Is PHI masking the same as de-identification?

In practice, "PHI masking" usually refers to de-identification under the HIPAA Privacy Rule, achieved through either Safe Harbor (removing 18 identifiers) or Expert Determination (a statistician certifies very small re-identification risk), per 45 CFR 164.514. Masking is the everyday word; de-identification is the regulatory standard behind it.

Is synthetic data HIPAA compliant?

Synthetic data that contains no real patient records is generally outside the scope of PHI, because there is no individual to identify. Compliance still depends on how it is generated: if the model can memorize and leak real records, the privacy claim weakens. Generation under differential privacy gives a measurable bound, which is why standards bodies like NIST treat it as the rigorous path.

Does synthetic data keep the analysis accurate?

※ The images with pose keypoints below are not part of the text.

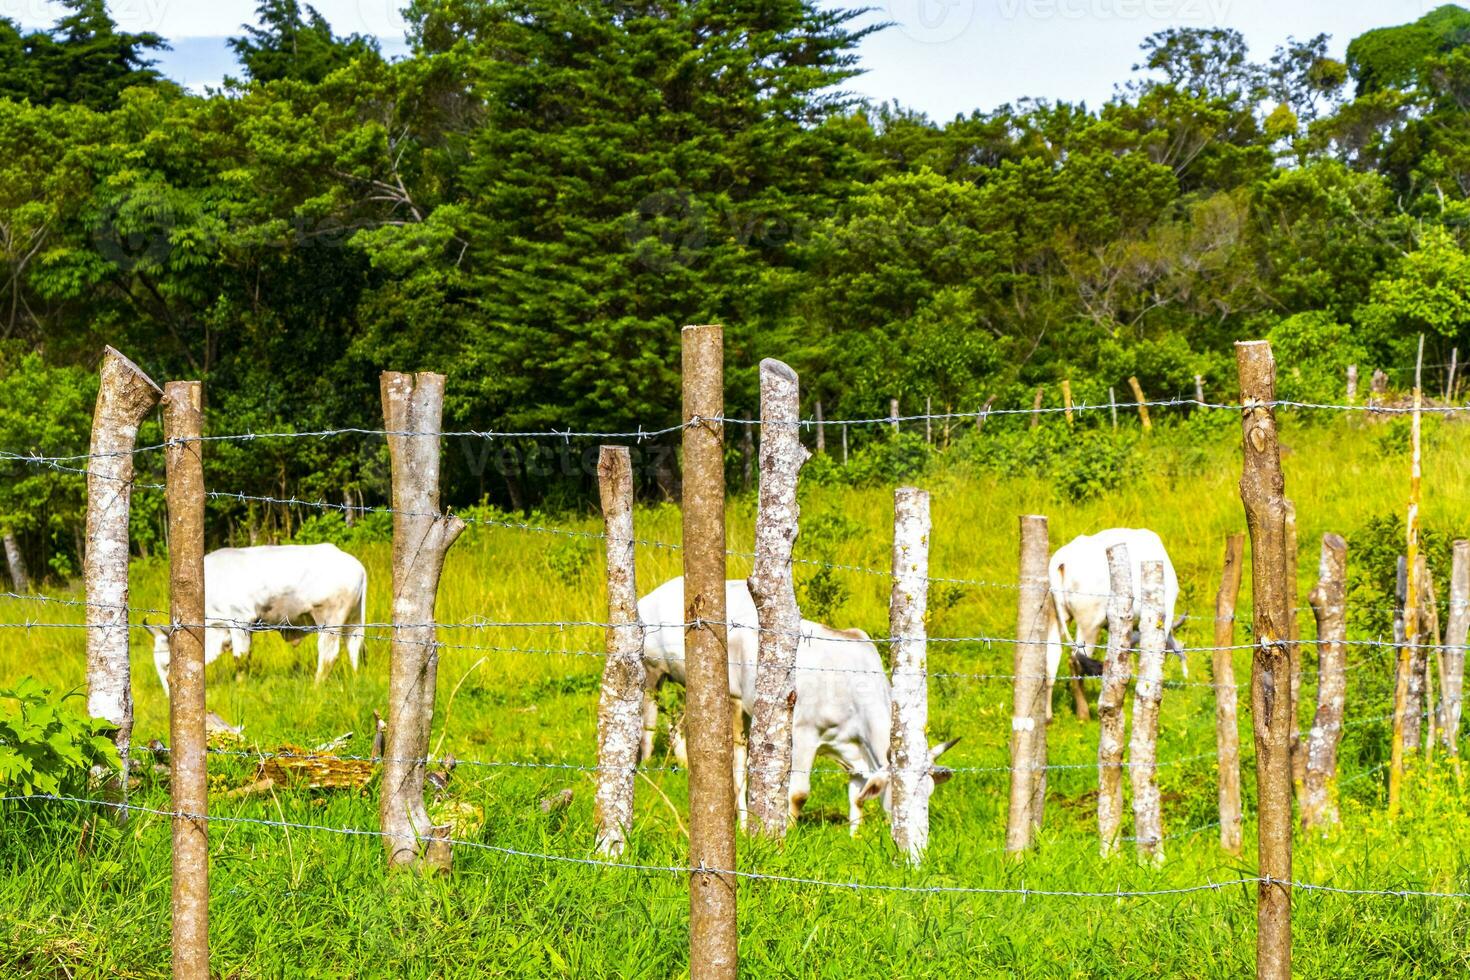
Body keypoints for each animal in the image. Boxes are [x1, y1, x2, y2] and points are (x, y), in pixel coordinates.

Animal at [144, 540, 367, 693]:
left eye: (166, 664)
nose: (168, 695)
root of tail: (357, 566)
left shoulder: (240, 621)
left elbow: (240, 659)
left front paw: (240, 689)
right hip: (354, 621)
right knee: (354, 648)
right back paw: (356, 680)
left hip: (329, 621)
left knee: (329, 655)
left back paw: (316, 686)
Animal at [637, 575, 958, 834]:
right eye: (902, 795)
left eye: (929, 794)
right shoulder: (804, 735)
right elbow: (798, 794)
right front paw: (787, 832)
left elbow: (856, 796)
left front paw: (855, 836)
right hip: (703, 691)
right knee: (732, 763)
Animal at [1040, 528, 1187, 719]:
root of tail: (1062, 560)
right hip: (1089, 625)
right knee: (1076, 659)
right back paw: (1083, 713)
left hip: (1057, 615)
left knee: (1051, 659)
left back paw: (1048, 716)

It can. A peer-reviewed comparison in JMIR Medical Informatics found synthetic patient data reproduced the findings of five real observational studies, with estimate biases within the real-data 95% confidence limits. Accuracy is not automatic; it depends on the generation method and on validating the synthetic set against the real one for your specific use case.

If masking is "very small" risk, why not just use it?

For many operational uses, you should. Masking becomes the weaker choice when the residual link to real people blocks data sharing, fails legal review, or limits model training, and when you need volume or rare cases the real data cannot provide. Those are the conditions where synthetic data, or a transformation that produces it, pulls ahead.